1139’deki 2. Lateran Konsili öncesinde pek çok rahip evliydi. Bir rahip piskoposluğa seçilmişse, bir keşiş gibi, bekâret örneği olması beklenirdi. Bu dönemde bazı soylu erkeklerin ve kralların metresleri vardı, hatta evlenmemiş erkekler evlenmek yerine böyle yaşamayı tercih ediyorlardı. Bu durum din adamları için de geçerliydi. Kilise hoş karşılamasa da pek çok din adamının evli ve çocuk sahibi olduğu bilinmektedir. Hatta metres hayatı yaşayanlar bile vardı.
2- Sınıflar hep kendi içinde mi evleniyordu, zengin bir adam fakir bir kızla evlenemez miydi?
Sınıflar arası evlilikler hoş karşılanmasa da yapılıyordu. Özelikle Merovenjlerde esir alınan kızlarla evlenme vardı. Özgür bir kadın ile özgür olmayan bir erkeğin evliliği gayrimeşru kabul edilir ve ayıplanırdı. Kadın yaşamını, özgürlüğünü, malını kaybetmeyi göze alırdı. Çocuklar köle durumuna düşer ve miras alamazlardı. Erkek için durum farklıydı. Köleleriyle birlikte olabilir, bundan çocukları olursa varis kabul edilebilirdi. Yakın kan akrabaları ve kayınlar arasındaki evlilikler geçersizdi. Böylece alt tabakalarda doğan kadınlar evlilik ile yükselebilirdi. Aşağı sınıftan kadınlar, zengin kadınlara göre, istedikleri erkeklerle daha sıklıkla evlenirdi. Onların iffeti de korunurdu ama efendilerine karşı değil yabancılara karşı.
3- Feodal sistem içerisinde yaşayan serflerin evlilikleri diğerlerinden farklı mıydı? Farklı dinden biri ile evlenmeye nasıl bakılıyordu?
Serfler feodal lortlar için çok önemliydi. Sadece serf değil onun ailesi de lort için çalışırdı. 13. yüzyılda serflerin kız çocukları evleneceği zaman feodal beye bir ücret ödemek zorundaydı. Evlendiği adam lordun toprağı dışından biriyse muhtemelen ücret daha yüksekti çünkü iş gücü kaybı oluyordu. Bu ücret keçi ya da tavuk gibi mallarla ödeniyordu. Bu dönemde bir köylü kızın çeyizi, mirastaki payı, ev eşyaları, hayvanlar, kıyafetler, mobilyalar, mutfak aletleri ve çok az paraydı. Serfin bizzat kendisi efendisinin izniyle evlenebilirdi ama köleler efendilerinin malı olduğu için evliliklerinin bir anlamı yoktu.

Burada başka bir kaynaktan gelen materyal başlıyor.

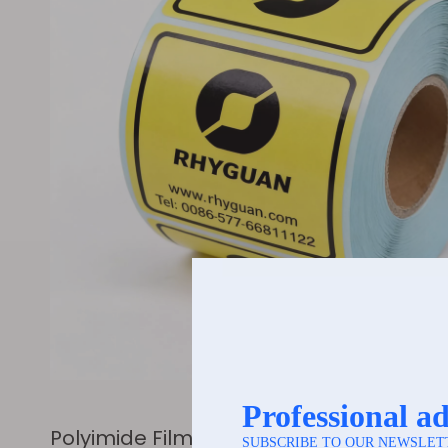
Polyimide Film (PI) Series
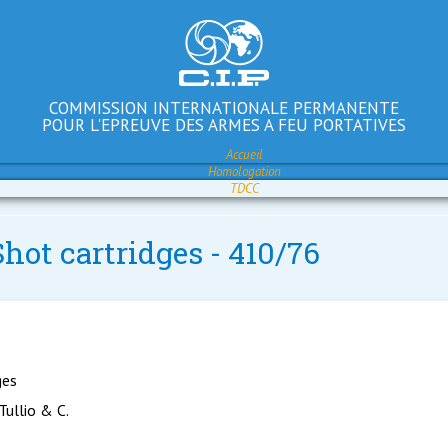
COMMISSION INTERNATIONALE PERMANENTE
POUR L'EPREUVE DES ARMES A FEU PORTATIVES
Accueil
Homologation
TDCC
hot cartridges - 410/76
ges
 Tullio & C.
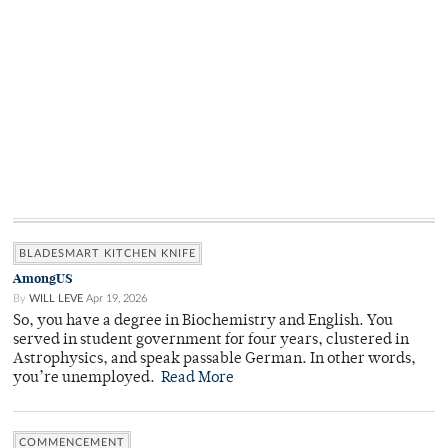
BLADESMART KITCHEN KNIFE
AmongUS
By
WILL LEVE
Apr 19, 2026
So, you have a degree in Biochemistry and English. You
served in student government for four years, clustered in
Astrophysics, and speak passable German. In other words,
you’re unemployed.
Read More
COMMENCEMENT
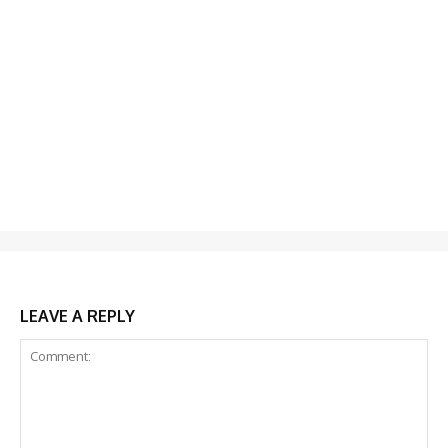
LEAVE A REPLY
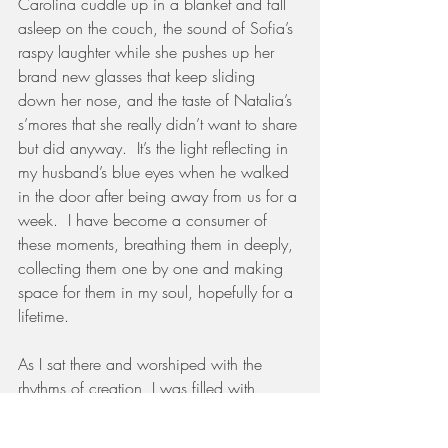
Carolina cuddle up in a blanket and fall 
asleep on the couch, the sound of Sofia’s 
raspy laughter while she pushes up her 
brand new glasses that keep sliding 
down her nose, and the taste of Natalia’s 
s’mores that she really didn’t want to share 
but did anyway.  It’s the light reflecting in 
my husband’s blue eyes when he walked 
in the door after being away from us for a 
week.  I have become a consumer of 
these moments, breathing them in deeply, 
collecting them one by one and making 
space for them in my soul, hopefully for a 
lifetime. 
As I sat there and worshiped with the 
rhythms of creation, I was filled with 
gratitude for this visual reminder that no 
matter what happens that day, I have a 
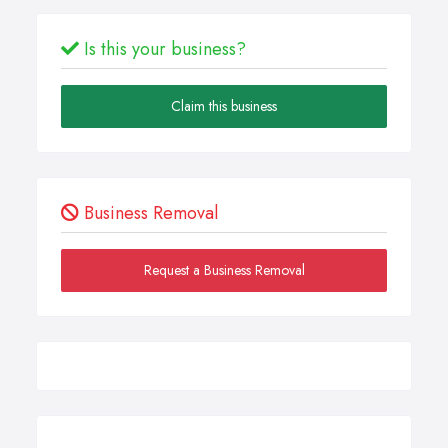
Is this your business?
Claim this business
Business Removal
Request a Business Removal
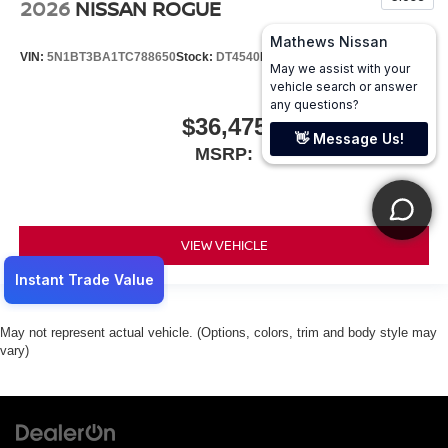
2026
NISSAN ROGUE
VIN:
5N1BT3BA1TC788650
Stock:
DT4540
Model:
28316
$36,475
MSRP:
VIEW VEHICLE
May not represent actual vehicle. (Options, colors, trim and body style may
vary)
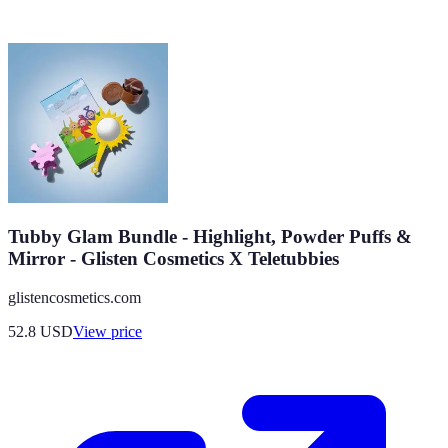
Tubby Glam Bundle - Highlight, Powder Puffs &
Mirror - Glisten Cosmetics X Teletubbies
glistencosmetics.com
52.8
USD
View price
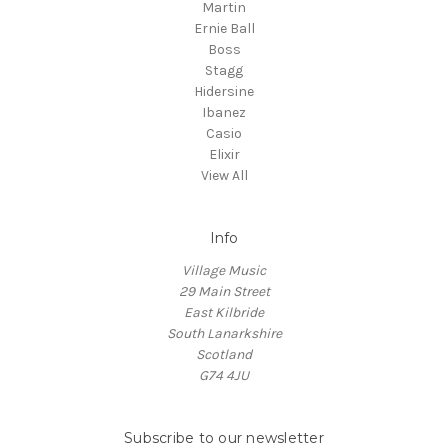
Martin
Ernie Ball
Boss
Stagg
Hidersine
Ibanez
Casio
Elixir
View All
Info
Village Music
29 Main Street
East Kilbride
South Lanarkshire
Scotland
G74 4JU
Subscribe to our newsletter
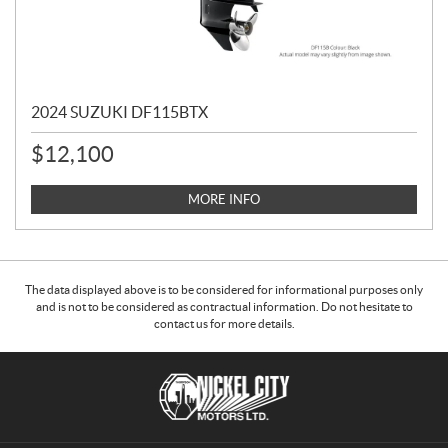
2024 SUZUKI DF115BTX
$
12,100
MORE INFO
The data displayed above is to be considered for informational purposes only
and is not to be considered as contractual information. Do not hesitate to
contact us for more details.
C
N
o
i
n
c
t
k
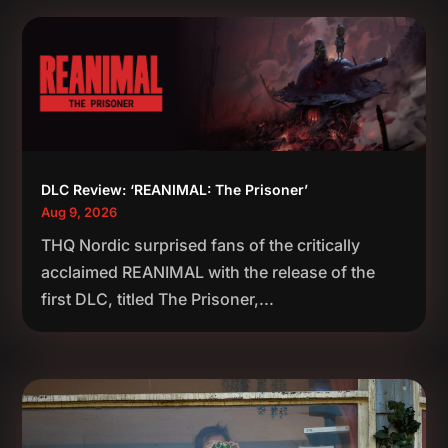
DLC Review: ‘REANIMAL: The Prisoner’
Aug 9, 2026
THQ Nordic surprised fans of the critically
acclaimed REANIMAL with the release of the
first DLC, titled The Prisoner,...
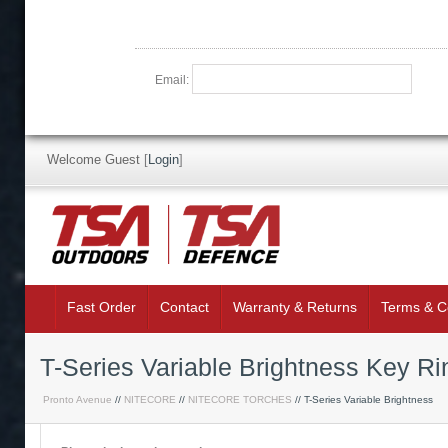
Email:
Welcome Guest
[
Login
]
Fast Order
Contact
Warranty & Returns
Terms & C
T-Series Variable Brightness Key R
Pronto Avenue
//
NITECORE
//
NITECORE TORCHES
// T-Series Variable Brightness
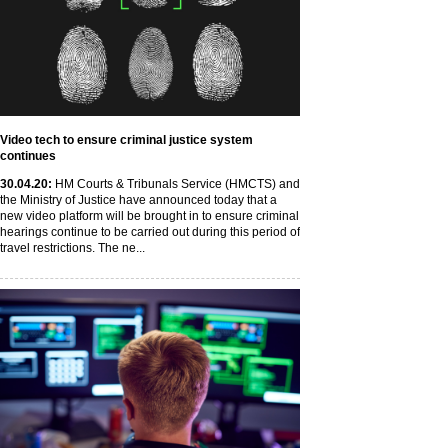
Video tech to ensure criminal justice system
continues
30
.04
.20
:
HM Courts & Tribunals Service (HMCTS) and
the Ministry of Justice have announced today that a
new video platform will be brought in to ensure criminal
hearings continue to be carried out during this period of
travel restrictions. The ne...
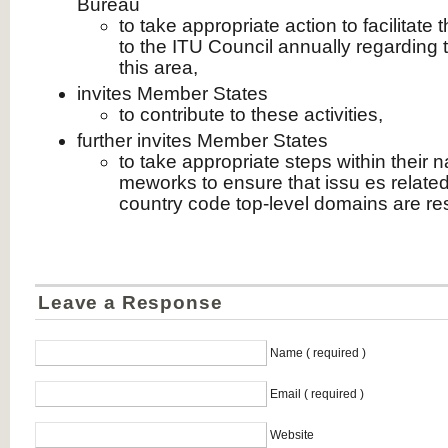
Bureau
to take appropriate action to facilitate
to the ITU Council annually regarding 
this area,
invites Member States
to contribute to these activities,
further invites Member States
to take appropriate steps within their na
meworks to ensure that issu es related
country code top-level domains are re
Leave a Response
Name ( required )
Email ( required )
Website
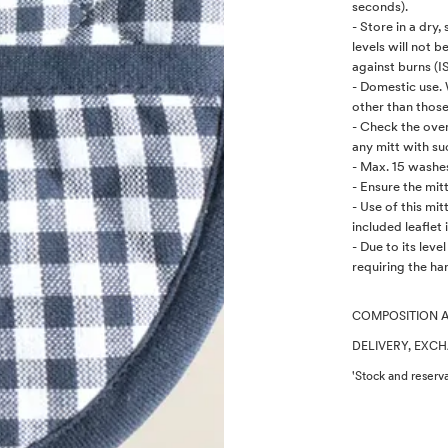
seconds).
- Store in a dry
levels will not b
against burns (I
- Domestic use.
other than those
- Check the oven 
any mitt with su
- Max. 15 washes
- Ensure the mit
- Use of this mi
included leaflet i
- Due to its leve
requiring the han
COMPOSITION 
DELIVERY, EXC
'Stock and reserva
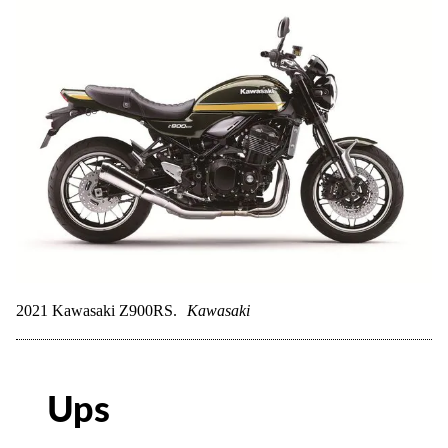
2021 Kawasaki Z900RS.
Kawasaki
Ups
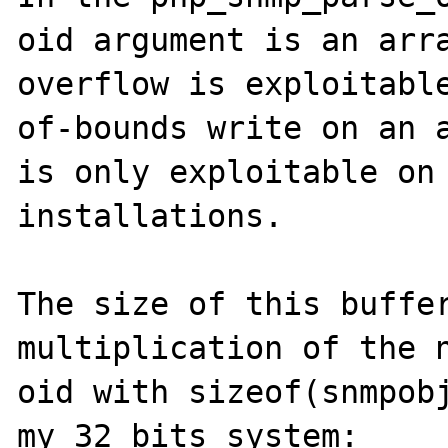
oid argument is an arra
overflow is exploitabl
of-bounds write on an a
is only exploitable on 
installations.

The size of this buffer
multiplication of the n
oid with sizeof(snmpobj
my 32 bits system:
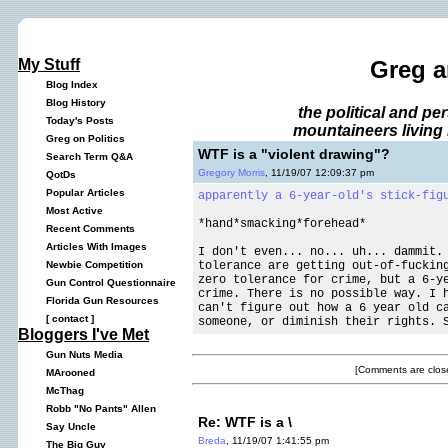
My Stuff
Greg a
Blog Index
Blog History
the political and p
Today's Posts
mountaineers living 
Greg on Politics
WTF is a "violent drawing"?
Search Term Q&A
Gregory Morris
, 11/19/07 12:09:37 pm
QotDs
Popular Articles
apparently a 6-year-old's
stick-fig
Most Active
*hand*smacking*forehead*
Recent Comments
Articles With Images
I don't even... no... uh... dammit.
tolerance are getting out-of-fuckin
Newbie Competition
zero tolerance for crime, but a 6-y
Gun Control Questionnaire
crime. There is no possible way. I 
Florida Gun Resources
can't figure out how a 6 year old c
[
contact
]
someone, or diminish their rights. 
Bloggers I've Met
Gun Nuts Media
[Comments are close
MArooned
McThag
Robb "No Pants" Allen
Re: WTF is a \
Say Uncle
Breda
, 11/19/07 1:41:55 pm
The Big Guy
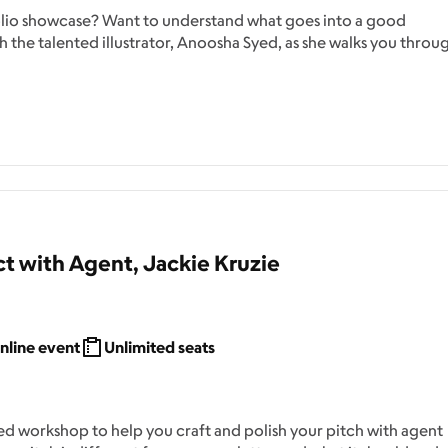
folio showcase? Want to understand what goes into a good
 the talented illustrator, Anoosha Syed, as she walks you throu
t with Agent, Jackie Kruzie
nline event
Unlimited seats
d workshop to help you craft and polish your pitch with agent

Kâfirlerle evlenmek yasaktı. Yahudilerle her türlü cinsel temas, Hristiyanlar arasındaki zinadan daha ağır suç sayılırdı. Bu suça karşılık olarak kazıkta yakılma cezası bile verilebiliyordu. Ayrıca Lortlar istenmeyen damat adaylarının malına ve şahsına el de koyabilirdi.
4- Orta Çağ yazarları evlilik hakkında yazmışlar mıydı hocam, ne düşünüyorlardı biliyor muyuz?
Hem de pek çok kez yazmışlardı. Yazarlar özellikle evliliği sürdürmenin ve mutlu evliliğin yollarını anlatan eserler yazıyordu. Bu eserlerde kadınların kocasını sevmesi, her zaman ılımlı olması, çatışmaları bastırıp ortamı yumuşatması bekleniyordu çünkü kadında uysallık ve boyun eğme kapasitesi çoktu.
Onlara göre doğru kadını seçmeyi bilmek başarılı bir evliliğin ilk adımıydı. Bu kolay bir iş değildi. İngiliz Dominiken John Bromyard’a (ö. 1352) göre güzel de olsa çirkin de olsa karı sorun demekti. Voragineli Jacob’a göre kız alırken annesine bakarak karar verilebilirdi.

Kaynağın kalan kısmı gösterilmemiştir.